If any check fails, the code is discarded and the evolution event is logged as rejected.

Safety Constraints

ConstraintValue
Max evolutions per day5
Max evolutions per hour2
Generated capability levelAlways SAFE
Overwrites existing skillsNever
Blocks on Redis failureNever (fail-open)
Crashes main loopNever (all errors are caught)

Rate Limiting

Redis keys with TTL-based expiry:

cee:daily:{unix_day}    → daily evolution count  (TTL 86400s)
cee:hourly:{unix_hour} → hourly evolution count (TTL 3600s)

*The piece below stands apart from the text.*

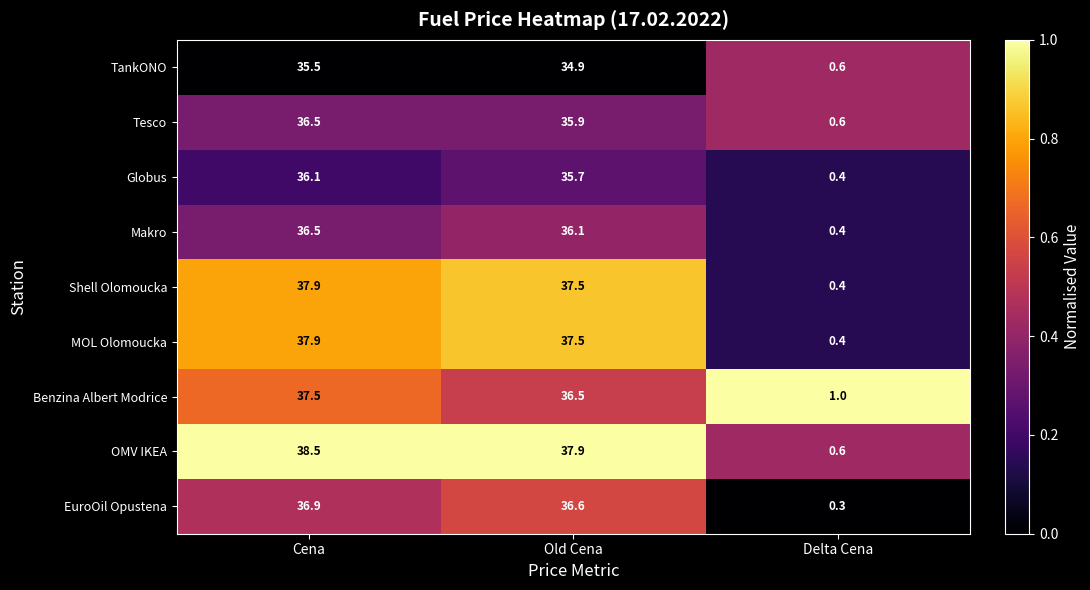

What is the difference between the highest and lowest values at Delta Cena?

0.7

Both counters degrade to "allow" if Redis is unavailable.

Memory Integration

After a successful evolution, the capability is stored in MemoryType.META:

{
"capability_name": "my_capability",
"gap_score": 0.72,
"task_context": "original objective that triggered evolution...",
"timestamp": "2026-03-11T20:00:00+00:00",
"source": "capability_evolution_engine",
}

Tags: ["generated_skill", "capability_evolution", "{capability_name}"]

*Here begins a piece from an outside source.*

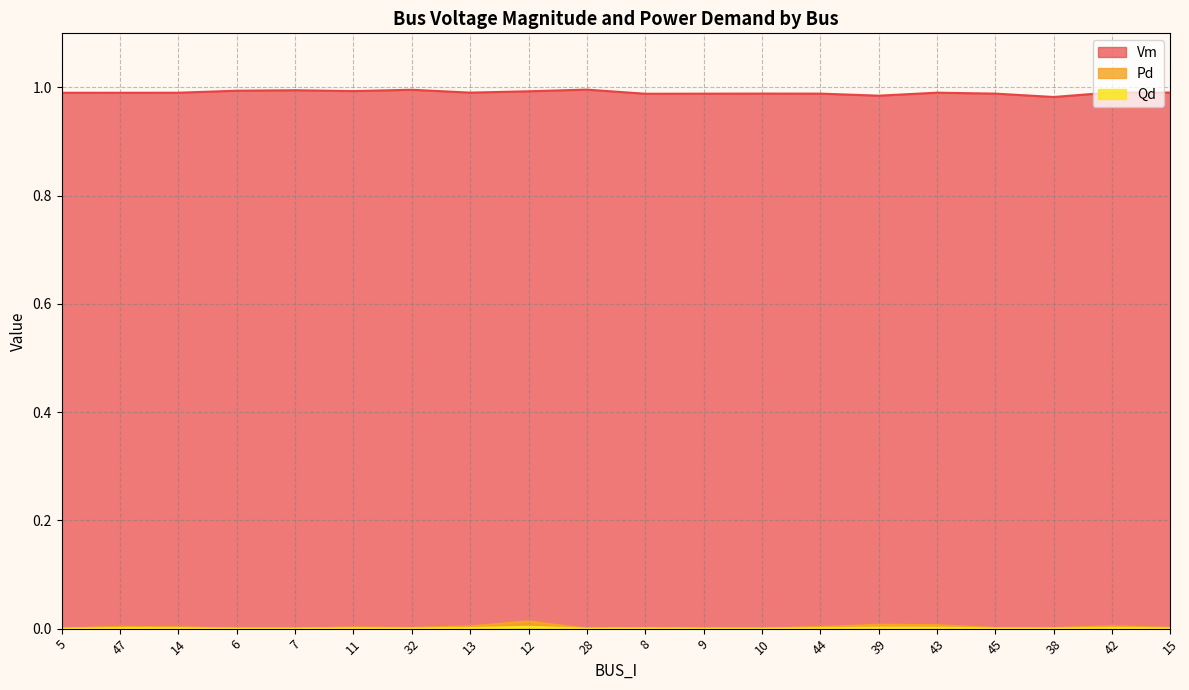

True or false: Vm and Pd cross at least once.

False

This allows the agent to know about its own evolved capabilities in future context.

Audit Log

Every evolution event (successful or not) is appended to:

/data/logs/capability_evolution.log

Each line is a JSON object:

{
"ts": "2026-03-11T20:00:00+00:00",
"capability_name": "parse_json_schema",
"trigger_reason": "gap_score=0.72,goal=abc12345",
"phase": "complete",
"result": "success"
}

Possible result values: success, skipped, rejected, failed.

Integration Points

ComponentHow
GoalOrchestratorcapability_evolution_engine attribute (late-wired); fire-and-forget task on GoalState.FAILED
ReflectionEngineengine.reflection_engine attribute; reads reflections for gap signals
SkillRegistryskill_registry.register(instance) after successful validation
MemoryManagerstore_memory(MemoryType.META) after successful registration
SchedulerCapabilityEvolutionJob runs every 3600s

Source

src/capability_evolution_engine.pyCapabilityEvolutionEngine class src/scheduler/capability_evolution.pyCapabilityEvolutionJob

Inspecting Generated Skills

# List all generated skills
ls /data/skills/generated/

# View a specific generated skill
cat /data/skills/generated/<capability_name>/skill.py

# View evolution log
tail -f /data/logs/capability_evolution.log

# Check rate-limit counters
docker exec agent-redis redis-cli KEYS "cee:*"

Disabling

The engine is initialized conditionally — it requires skill_registry to be available. To disable it without modifying code, simply set skills_enabled=false in config (which also disables all skills globally).

To disable just the periodic job while keeping the fire-and-forget hook, remove the capability_evolution scheduler registration in main.py.